There has been a lot of confusion lately as to how the Voodoo5 works when dealing with both SLI and the T-buffer/FSAA. Well, now we are going to attempt to set the record straight once and for all, explaining in detail exactly how it works. To do this, we've also included diagrams of everything but the standard SLI with no T-buffer effects. 

As we know, the SLI on the Voodoo5 is not truly SLI, but rather a marketing term. What 3dfx now does is a banding, where a band of scan-lines is taken and addressed by a single chip and then a different chip addresses another band of lines. In the case of SLI without T-buffer effects, it renders bands with one chip rendering every other set on a 2-chip board, and each chip renders every fourth bunch on a 4-chip board. What about under different conditions?

Well, let us start by looking at a 2-chip board. Now, assume that we want to render 2 sub-pixels for every pixel. This allows us to achieve some anti-aliasing, but not full T-buffer effects, and still keep good performance. Here, each chip will render a set of bands through SLI. In each band, a single chip will render 2 sub-pixels per clock (each pipeline creating one of the sub-samples). This, basically, cuts the single chips performance in half. However, keep in mind that you are doing SLI. So, that means that in the next band the other chip will be rendering 2 sub-pixels per clock, so its performance will be half its full performance as well. Because each is rendering half the screen, you'll basically get the performance of a single board, while still getting anti-aliasing. With doing this you get an effective performance of a single chip, giving you 2 pixels/clock. Also, in terms for frame-buffer use, each chip works out to holding a complete frame-buffer. How so? Well, consider that for every pixel, you're actually storing 2 sub-samples. So, now, you're storing 2x the data for every pixel, so the frame-buffer is twice as big. Now, take into consideration that SLI is running. This means that each chip only renders half the screen, so it needs half the frame-buffer data. So, you're starting with each chip hold 2x the frame-buffer data, but you only render half the screen so it only holds the data for the half the renders. This means you end up with each chip holding a memory amount equal to that of the normal frame-buffer size.

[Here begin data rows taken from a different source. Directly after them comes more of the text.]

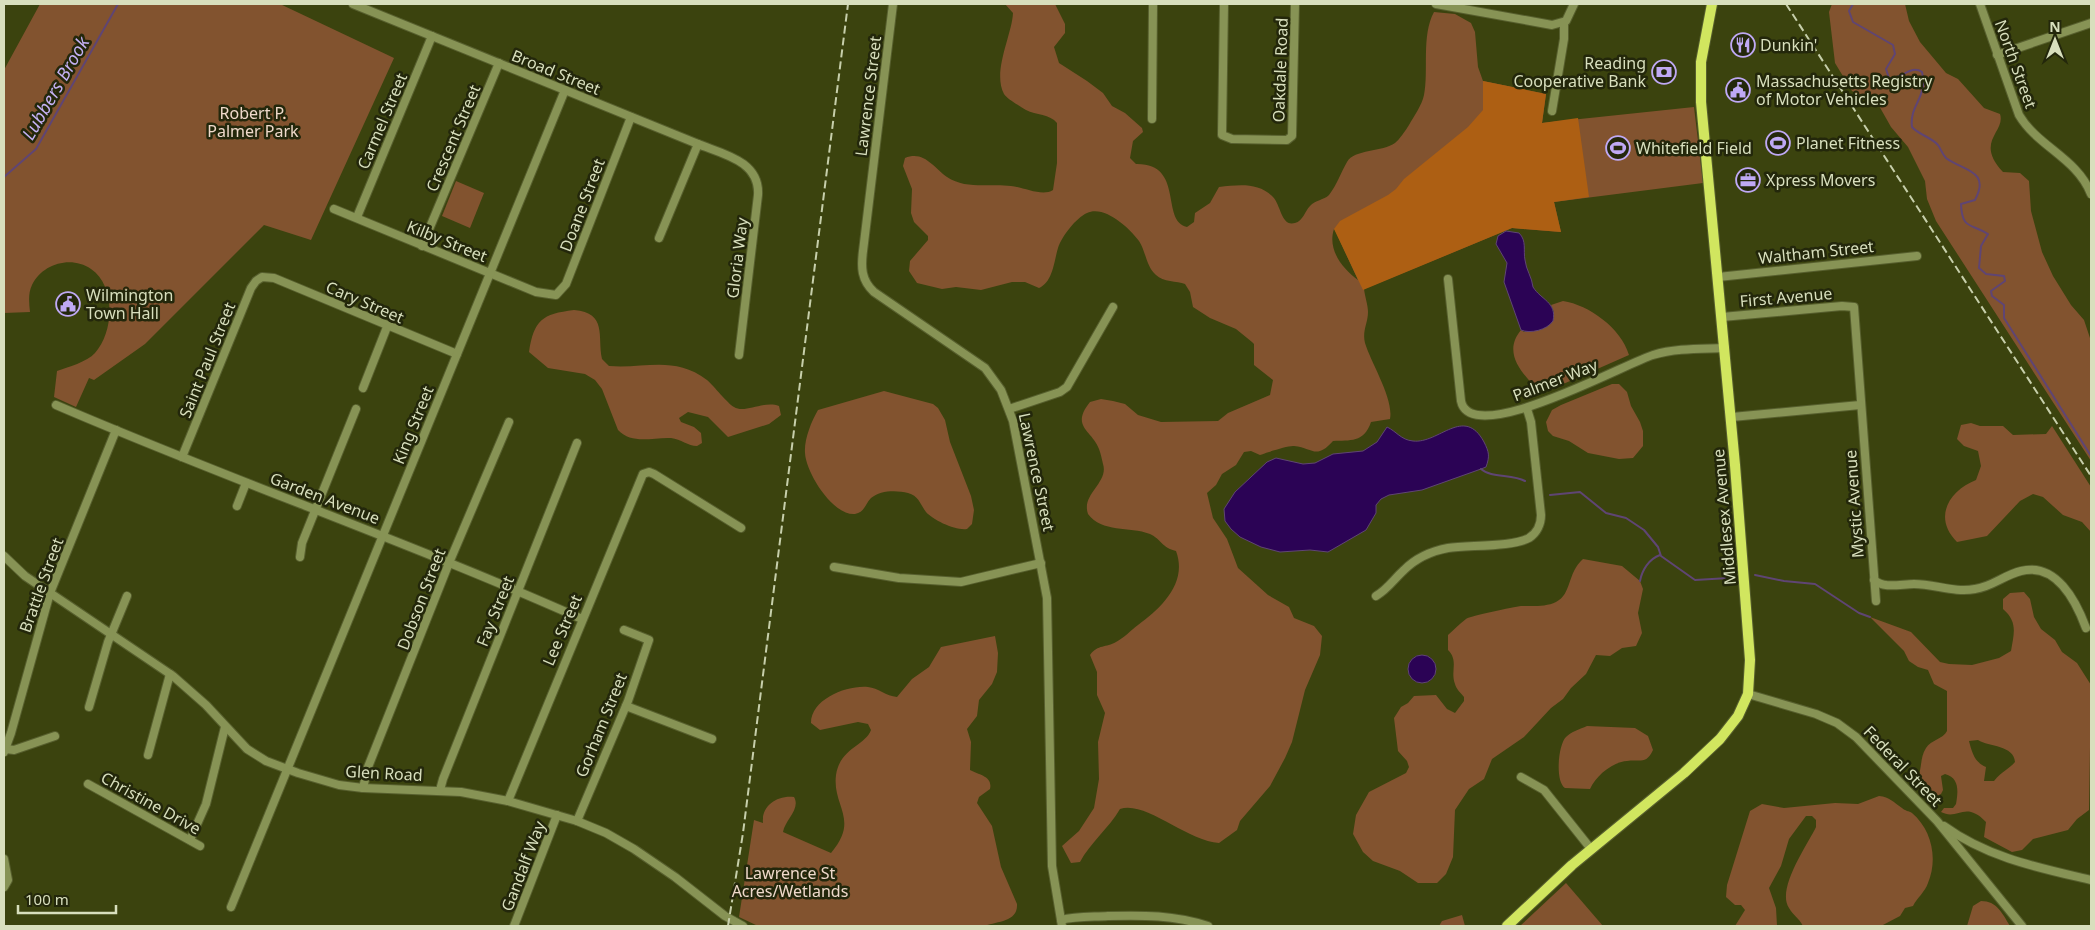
<svg xmlns="http://www.w3.org/2000/svg" width="2095" height="930" viewBox="0 0 2095 930" font-family="'Noto Sans',sans-serif">
<style>
.green{fill:#82532f;fill-rule:evenodd}
.forest{fill:#ad5f13}
.water{fill:#2b0355;stroke:#5f4574}
.lines{fill:none;stroke-linecap:round;stroke-linejoin:round}
.stream{stroke:#5f4574;stroke-width:2}
.minor-casing{stroke:#575f2e;stroke-width:10}
.major-casing{stroke:#575f2e;stroke-width:12}
.minor{stroke:#879355;stroke-width:8}
.major{stroke:#d1e65f;stroke-width:10}
.rail{stroke:#c7cfab;stroke-width:2;stroke-dasharray:8 4;stroke-linecap:butt}
.labels{text-anchor:middle;dominant-baseline:central;stroke-width:5;stroke-linejoin:round;paint-order:stroke}
.poi-label{font-size:16px;fill:#d8dfbd;stroke:#23270b;text-anchor:start}
.street-label{font-size:16px;fill:#d8dfbd;stroke:#23270b}
.park-label{font-size:16px;fill:#efd9ca;stroke:#23270b}
.water-label{font-size:18px;font-style:italic;fill:#c4b1f4;stroke:#23270b}
</style>
<rect width="100%" height="100%" fill="#3b430e"/>
<g class="green">
<path d="M40 4H280L394 58 311 240 264 225 145 344 94 380 89 378 76 407 54 397 57 371C68 367 87 362 95 353 114 332 116 286 91 269 71 255 42 264 32 285 28 293 29 303 30 312L4 313V70Z"/>
<path d="M1005 4H1055L1065 24V33L1054 47 1059 63 1087 81 1103 93 1112 106 1125 113 1142 128 1143 132 1133 141 1130 158 1136 164C1185 163 1160 221 1187 227L1194 222 1195 213 1210 203 1219 187C1239 185 1258 182 1273 197 1281 205 1281 227 1295 223 1303 221 1305 211 1310 206 1315 200 1324 200 1329 195 1337 185 1341 172 1347 162 1354 149 1383 152 1395 143 1399 140 1406 130 1409 125 1414 116 1422 105 1424 95 1429 71 1421 36 1434 12L1455 14 1471 23 1475 32 1478 67 1483 81 1546 94 1542 123 1694 107 1703 183 1554 202 1561 232 1512 228 1364 289C1365 297 1368 305 1368 312 1368 323 1362 331 1365 343 1371 363 1394 399 1390 419L1371 422C1364 443 1350 440 1333 441 1316 460 1313 448 1294 446 1289 445 1265 453 1260 455L1251 451 1244 452 1236 465 1222 474 1216 485 1207 493 1213 518 1227 539 1238 568 1268 595 1289 607 1294 618 1314 626 1322 636 1320 655 1305 690 1292 742 1285 758 1270 786 1240 821 1237 830 1219 843C1187 841 1145 800 1120 809 1109 828 1090 843 1080 862L1071 863 1062 846 1079 831 1094 808 1099 779 1098 742 1105 713 1097 695V672L1090 655C1098 644 1106 648 1116 642 1124 638 1131 630 1138 625 1161 608 1188 583 1176 551 1162 548 1161 539 1150 534 1129 526 1102 533 1088 514 1081 494 1109 483 1103 464 1102 460 1101 454 1099 449 1092 430 1070 427 1090 402L1101 399 1113 401 1125 404 1138 415 1161 422 1218 421 1228 413 1270 395 1273 380 1254 365V344L1252 342 1236 329 1210 318 1193 307 1190 292 1185 284C1177 281 1163 282 1156 275 1146 266 1146 252 1139 241 1129 228 1105 205 1087 213 1076 218 1062 236 1058 248 1054 261 1053 282 1039 288L1025 282H1012L981 290 956 287 942 289 917 283 909 271 910 261 928 240V236L914 222 911 213 912 189 903 166 905 158C924 150 934 168 947 177 966 190 991 183 1011 186 1024 187 1042 197 1053 190L1057 163V123C1050 114 1036 115 1026 110 1020 106 1007 99 1004 94 992 72 1012 35 1013 13ZM1334 229 1335 230 1358 280C1343 269 1327 250 1334 229Z"/>
<path d="M1832 4H1905L1909 21 1920 42 1946 73 1958 79 1984 108 2000 114C2006 132 1974 141 2003 172L2020 173 2029 181 2031 211 2042 252 2053 276 2071 305 2084 320 2091 341V461L1936 221 1927 199 1925 181 1908 147 1891 127 1878 104 1852 91 1835 63 1829 12Z"/>
<path d="M456 181 484 193 470 228 442 216Z"/>
<path d="M1563 301C1589 305 1621 328 1629 355L1545 392 1539 391C1522 373 1502 353 1521 330L1524 332 1554 312 1551 305Z"/>
<path d="M574 310C608 313 597 337 602 359L609 366C645 369 674 355 707 380 714 386 728 404 734 407 745 414 764 400 779 406L781 415 769 424 728 437 708 417 688 412 679 418 681 422 694 427 701 433 702 443 697 446C688 446 681 439 671 438 653 437 632 445 618 430L602 389 595 380 585 374 548 368 529 352C534 320 542 314 574 310Z"/>
<path d="M1612 384H1619L1627 392 1631 406 1640 422 1643 431V446L1633 458 1619 459 1588 453 1569 441 1553 436 1548 431 1546 422 1552 410 1561 405Z"/>
<path d="M884 391 933 404 938 408 945 420 950 442 971 496 974 510 972 524 967 529C956 531 933 520 926 512 920 504 919 496 908 493 897 490 880 490 871 498 865 504 865 512 855 514 833 516 806 473 805 453 804 440 811 422 818 410Z"/>
<path d="M1971 423 1980 426H2003L2013 435 2046 434 2052 426 2091 487V532L2082 522 2063 515 2043 497 2033 494 2020 501 1987 536 1957 542C1932 517 1950 490 1976 480L1981 466 1978 451 1964 446 1957 439 1961 425Z"/>
<path d="M1583 559 1622 566 1640 581 1643 589 1638 613 1642 633 1636 646 1622 648 1610 656 1596 655 1586 674 1571 688 1563 699 1551 708 1524 737 1492 759 1484 779 1469 789 1455 810 1453 857 1446 874 1437 883H1418L1400 871 1373 861 1363 852 1353 834 1356 815 1369 792 1406 773 1409 767 1407 761 1398 751 1394 718 1401 707 1408 703 1414 696 1436 695 1447 709 1455 713 1464 701V697C1461 693 1456 689 1455 684 1450 671 1459 661 1448 650V635C1454 630 1459 624 1466 619 1470 616 1514 607 1521 606 1532 606 1546 607 1556 602 1572 594 1567 573 1583 559Z"/>
<path d="M2024 592 2030 599 2034 617 2041 629 2055 640 2062 652 2077 663 2091 685 2089 810 2077 819 2068 830 2033 839 2022 850 2012 852 1984 837 1986 822C1965 800 1958 821 1941 812L1944 808H1953L1956 804C1958 792 1960 778 1945 774L1941 776 1943 790 1941 794C1929 800 1919 794 1916 781 1923 770 1919 759 1926 748 1931 740 1943 739 1947 731V691L1934 684 1928 670 1918 667 1909 661 1904 651 1870 617 1911 632 1940 662 1949 664 1972 665 1999 658 2011 651C2014 633 2018 622 2003 609V599L2010 593ZM1978 740C1989 747 2014 745 2015 762 2009 769 2002 771 1994 781H1984L1986 767C1974 762 1972 752 1969 741Z"/>
<path d="M995 636 998 653 997 672 992 684 979 700 977 716 967 729 971 742 970 770C979 775 993 776 990 789L979 797 977 803 992 826 1001 867 1017 904C1018 922 998 921 985 926H758L739 917 754 820 763 823C761 806 777 795 794 797 801 809 785 820 783 832L831 853C860 819 832 807 836 775 840 748 865 746 871 730L868 724 858 722 820 730 811 723C811 699 847 685 868 687 878 688 886 696 897 697L912 679 929 667 941 647Z"/>
<path d="M1587 726 1635 728 1648 736 1653 750C1646 765 1640 759 1627 761 1612 762 1596 776 1590 789L1565 788C1555 782 1558 745 1566 737 1571 732 1580 729 1587 726Z"/>
<path d="M1879 796C1890 797 1893 802 1902 808 1905 811 1909 811 1912 813 1932 830 1938 859 1928 883 1925 892 1917 898 1913 906L1905 908 1900 916 1881 926H1803C1799 918 1793 915 1789 908 1776 889 1808 844 1816 827V820L1812 816H1806L1789 839 1781 866 1769 888 1776 908 1777 926H1735L1745 910 1741 905H1735L1726 897 1727 885 1750 811 1762 804 1784 808 1835 803 1858 804Z"/>
<path d="M1566 883 1603 926H1520Z"/>
<path d="M1981 901C1997 901 2002 913 2010 926H1967L1973 906Z"/>
<path d="M1462 915 1465 926H1439L1442 921Z"/>
</g>
<path class="forest" d="M1483 81 1546 94 1542 123 1578 118 1589 197 1554 202 1561 232 1512 228 1363 290 1334 229 1340 221 1388 195 1396 189 1404 179 1468 127 1483 110Z"/>
<g class="water">
<path d="M1506 231 1519 233C1527 241 1523 250 1525 260 1526 270 1532 277 1533 287 1541 300 1557 302 1553 321 1547 330 1530 334 1521 330L1504 282 1507 263 1496 244 1498 236Z"/>
<path d="M1387 427C1396 431 1401 440 1413 441 1439 444 1464 405 1484 442 1489 452 1490 456 1486 467L1481 469 1422 490 1389 495 1381 499 1376 505V513L1366 530 1328 552 1310 550 1280 552 1261 547 1240 537 1231 529 1225 521 1224 509 1235 492 1267 462 1276 458 1303 464 1315 463 1333 454 1363 451 1377 442Z"/>
<circle cx="1422" cy="669" r="14"/>
</g>
<g class="lines">
<g class="stream">
<path d="M1853 4 1849 11 1853 22 1893 45 1895 54 1886 69 1889 78C1901 80 1911 64 1922 72 1928 98 1909 105 1912 127 1919 135 1931 137 1938 145 1941 149 1942 154 1946 158 1963 171 1991 170 1975 200L1961 204C1962 230 1971 223 1988 234L1981 246 1979 268 1986 274 2004 276 2005 281 1991 291 1992 296 2004 305V318L2091 456"/>
<path d="M4 177 36 149 118 4"/>
<path d="M1481 469C1491 478 1512 474 1525 481"/>
<path d="M1550 495 1580 492 1606 513 1626 518 1644 530 1658 547 1661 556 1695 580 1729 578 1735 575"/>
<path d="M1755 575 1784 581 1815 584 1859 613 1870 617"/>
<path d="M1640 581C1642 570 1649 559 1660 555"/>
</g>
<g class="minor-casing">
<g id="minor">
<path d="M353 4 698 144C723 154 760 161 758 195L739 355"/>
<path d="M893 4 863 251C861 267 861 280 874 292L985 368 1001 390 1013 421 1047 598 1052 866 1062 926"/>
<path d="M1224 4 1222 135 1232 139 1287 140 1292 136 1295 4"/>
<path d="M1436 4 1552 25 1566 21 1574 4"/>
<path d="M1980 4 2019 115C2038 147 2077 158 2091 194"/>
<path d="M1997 55 2091 23"/>
<path d="M1552 111 1564 39V23"/>
<path d="M1152 119 1153 4"/>
<path d="M334 209 536 292 556 295 566 284 631 117"/>
<path d="M357 217 432 36"/>
<path d="M659 238 698 144"/>
<path d="M422 246 499 63"/>
<path d="M1718 277 1917 256"/>
<path d="M1448 279 1461 401C1471 449 1626 363 1653 355 1676 348 1701 349 1725 348"/>
<path d="M1722 317 1842 306 1854 307 1876 601"/>
<path d="M363 388 387 327"/>
<path d="M56 405C230 480 409 542 582 619"/>
<path d="M1009 409 1060 392 1067 387 1113 307"/>
<path d="M1732 417 1860 405"/>
<path d="M182 457 251 288 256 281 262 277 274 278 457 354"/>
<path d="M237 506 246 483"/>
<path d="M4 556 25 576 173 676 206 705 247 749 266 761 298 773 339 785 363 788 461 792 508 801 577 821 606 833 634 849 675 877 725 916 743 926"/>
<path d="M300 557 302 543 356 409"/>
<path d="M834 567 899 578 961 582 1041 563"/>
<path d="M1874 580C1884 589 1901 584 1914 584 1935 584 1954 593 1975 589 1992 587 2004 575 2021 571 2056 562 2076 601 2086 628"/>
<path d="M1376 596C1388 589 1394 579 1404 570 1416 558 1432 551 1448 548 1468 545 1513 547 1529 538 1537 533 1541 524 1541 515L1531 422 1527 409"/>
<path d="M1748 694 1816 714 1837 723 1856 737 1937 821 2022 926"/>
<path d="M626 706 712 739"/>
<path d="M89 707 108 642 127 596"/>
<path d="M6 749 14 750 55 736"/>
<path d="M4 752 11 733 50 593 116 430"/>
<path d="M148 755 170 674"/>
<path d="M1521 777 1544 790 1591 849"/>
<path d="M88 784 200 846"/>
<path d="M363 788 368 767 449 563 509 422"/>
<path d="M440 790 443 779 577 443"/>
<path d="M508 801 643 474 649 472 654 474 741 528"/>
<path d="M577 821 628 701 649 640 624 630"/>
<path d="M1944 826C1988 858 2040 868 2091 880"/>
<path d="M190 840 206 804 225 727"/>
<path d="M4 859 8 880 4 887"/>
<path d="M231 907 565 90"/>
<path d="M1061 920C1076 916 1092 917 1108 916 1143 915 1174 915 1208 926"/>
<path d="M514 926 557 815"/>
</g>
</g>
<g class="major-casing">
<path id="major" d="M1507 926 1572 865 1684 773 1720 739 1738 716 1748 694 1750 660 1735 465 1701 102V62L1712 4"/>
</g>
<use href="#minor" class="minor"/>
<use href="#major" class="major"/>
<g class="rail">
<path d="M1786 4 2091 476"/>
<path d="M728 926 743 833 848 4"/>
</g>
</g>
<defs>
<g id="restaurant-ring" transform="scale(1.25)"><circle r="9.5" fill="#23270b" stroke="#bfa9f4" stroke-width="1.5"/><path d="M-5-6h1v4h1v-4h1v4h1v-4h1v5L-1.5 .5V6h-2V.5L-5-1ZM5-6V6H3V1.5H1.5Q1.5-4 5-6Z" fill="#bfa9f4"/></g>
<g id="bank-ring" transform="scale(1.25)"><circle r="9.5" fill="#23270b" stroke="#bfa9f4" stroke-width="1.5"/><path d="M-6-4H6V4H-6ZM0-2.3a2.3 2.3 0 1 0 0 4.6a2.3 2.3 0 1 0 0-4.6Z" fill="#bfa9f4"/></g>
<g id="civic-ring" transform="scale(1.25)"><circle r="9.5" fill="#23270b" stroke="#bfa9f4" stroke-width="1.5"/><path d="M-.6-6.5H3V-4.5H.6V-3L4-1V1h2V6H-6V1h2V-1L-.6-3ZM-1.2 2.5V6h2.4V2.5Z" fill="#bfa9f4"/></g>
<g id="stadium-ring" transform="scale(1.25)"><circle r="9.5" fill="#23270b" stroke="#bfa9f4" stroke-width="1.5"/><path d="M0-5a6.5 5 0 1 0 0 10a6.5 5 0 1 0 0-10ZM-3.5-1.8h7v3.6h-7Z" fill="#bfa9f4"/></g>
<g id="office-ring" transform="scale(1.25)"><circle r="9.5" fill="#23270b" stroke="#bfa9f4" stroke-width="1.5"/><path d="M-6-3h4V-5.5h4V-3h4V5H-6ZM-1-4.5V-3h2v-1.5ZM-6 0V1H6V0Z" fill="#bfa9f4"/></g>
</defs>
<g fill-rule="evenodd">
<use href="#restaurant-ring" x="1743" y="45"/>
<use href="#bank-ring" x="1664" y="72"/>
<use href="#civic-ring" x="1738" y="90"/>
<use href="#stadium-ring" x="1778" y="143"/>
<use href="#stadium-ring" x="1618" y="148"/>
<use href="#office-ring" x="1748" y="180"/>
<use href="#civic-ring" x="68" y="304"/>
</g>
<g class="labels">
<g class="poi-label">
<text x="1760" y="45">Dunkin'</text>
<text x="1646" y="63" text-anchor="end">Reading<tspan x="1646" dy="18">Cooperative Bank</tspan></text>
<text x="1756" y="81">Massachusetts Registry<tspan x="1756" dy="18">of Motor Vehicles</tspan></text>
<text x="1796" y="143">Planet Fitness</text>
<text x="1636" y="148">Whitefield Field</text>
<text x="1766" y="180">Xpress Movers</text>
<text x="86" y="295">Wilmington<tspan x="86" dy="18">Town Hall</tspan></text>
</g>
<g class="street-label">
<text transform="translate(2016 64) rotate(70)">North Street</text>
<text transform="translate(1280 70) rotate(-88)">Oakdale Road</text>
<text transform="translate(556 72) rotate(22)">Broad Street</text>
<text transform="translate(868 96) rotate(-83)">Lawrence Street</text>
<text transform="translate(382 121) rotate(-67)">Carmel Street</text>
<text transform="translate(453 138) rotate(-67)">Crescent Street</text>
<text transform="translate(582 205) rotate(-69)">Doane Street</text>
<text transform="translate(447 241) rotate(22)">Kilby Street</text>
<text transform="translate(1816 252) rotate(-6)">Waltham Street</text>
<text transform="translate(737 258) rotate(-83)">Gloria Way</text>
<text transform="translate(1786 297) rotate(-5)">First Avenue</text>
<text transform="translate(365 302) rotate(23)">Cary Street</text>
<text transform="translate(207 360) rotate(-68)">Saint Paul Street</text>
<text transform="translate(1555 380) rotate(-21)">Palmer Way</text>
<text transform="translate(413 425) rotate(-68)">King Street</text>
<text transform="translate(1037 472) rotate(78)">Lawrence Street</text>
<text transform="translate(325 498) rotate(21)">Garden Avenue</text>
<text transform="translate(1854 504) rotate(-94)">Mystic Avenue</text>
<text transform="translate(1724 517) rotate(-95)">Middlesex Avenue</text>
<text transform="translate(41 585) rotate(-70)">Brattle Street</text>
<text transform="translate(421 599) rotate(-69)">Dobson Street</text>
<text transform="translate(495 611) rotate(-68)">Fay Street</text>
<text transform="translate(562 630) rotate(-67)">Lee Street</text>
<text transform="translate(601 725) rotate(-68)">Gorham Street</text>
<text transform="translate(1903 766) rotate(46)">Federal Street</text>
<text transform="translate(384 773) rotate(3)">Glen Road</text>
<text transform="translate(151 803) rotate(29)">Christine Drive</text>
<text transform="translate(523 866) rotate(-69)">Gandalf Way</text>
</g>
<g class="park-label">
<text x="253" y="113">Robert P.<tspan x="253" dy="18">Palmer Park</tspan></text>
<text x="790" y="873">Lawrence St<tspan x="790" dy="18">Acres/Wetlands</tspan></text>
</g>
<g class="water-label">
<text transform="translate(55 88) rotate(-60)">Lubbers Brook</text>
</g>
</g>
<rect width="2095" height="930" fill="none" stroke="#d8dfbd" stroke-width="10"/>
<g transform="translate(2055 40)" stroke="#23270b" stroke-width="4" paint-order="stroke">
<path d="M0-4L9 19L0 12L-9 19Z" fill="#d8dfbd"/>
<text y="-8" font-size="14" font-weight="bold" text-anchor="middle" fill="#d8dfbd">N</text>
</g>
<path d="M18 905v8h98v-8" fill="none" stroke="#d8dfbd" stroke-width="2.5"/>
<text x="25" y="905" font-size="15" fill="#d8dfbd" stroke="#23270b" stroke-width="4" paint-order="stroke">100 m</text>
</svg>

Now, what if you're running a 2-chip board and you want 4 sub-samples for full T-buffer effects? Well, here you're going to lose your ability to use SLI. Why? Well, the T-buffer requires 4 sub-pixels to use the T-buffer. Because each chip only can render 2 sub-pixels in a single pass, both are required to get the complete 4 sub-pixels. This means that SLI isn't used. The real problem with this is that both chips must store a complete frame-buffer. Now, you get about half the performance of a single chip, or 1 pixel/clock. Depending on the game, this may or may not be enough. Now for the frame-buffer here, the situation is a bit different.  You're actually going to be storing 2X the frame-buffer per-chip. This means that if you're frame-buffer is normally 10 megs, because a chip renders 2 sub-samples, that chip will store 20 megs. Now, keeping in mind that we need 4 sub-samples per-pixel, the other chip will also have to render 2 sub-samples to go along with the 2 from the other chip. This means that both chips will be storing 20 megs of frame-buffer data each, or a total of 40 megs.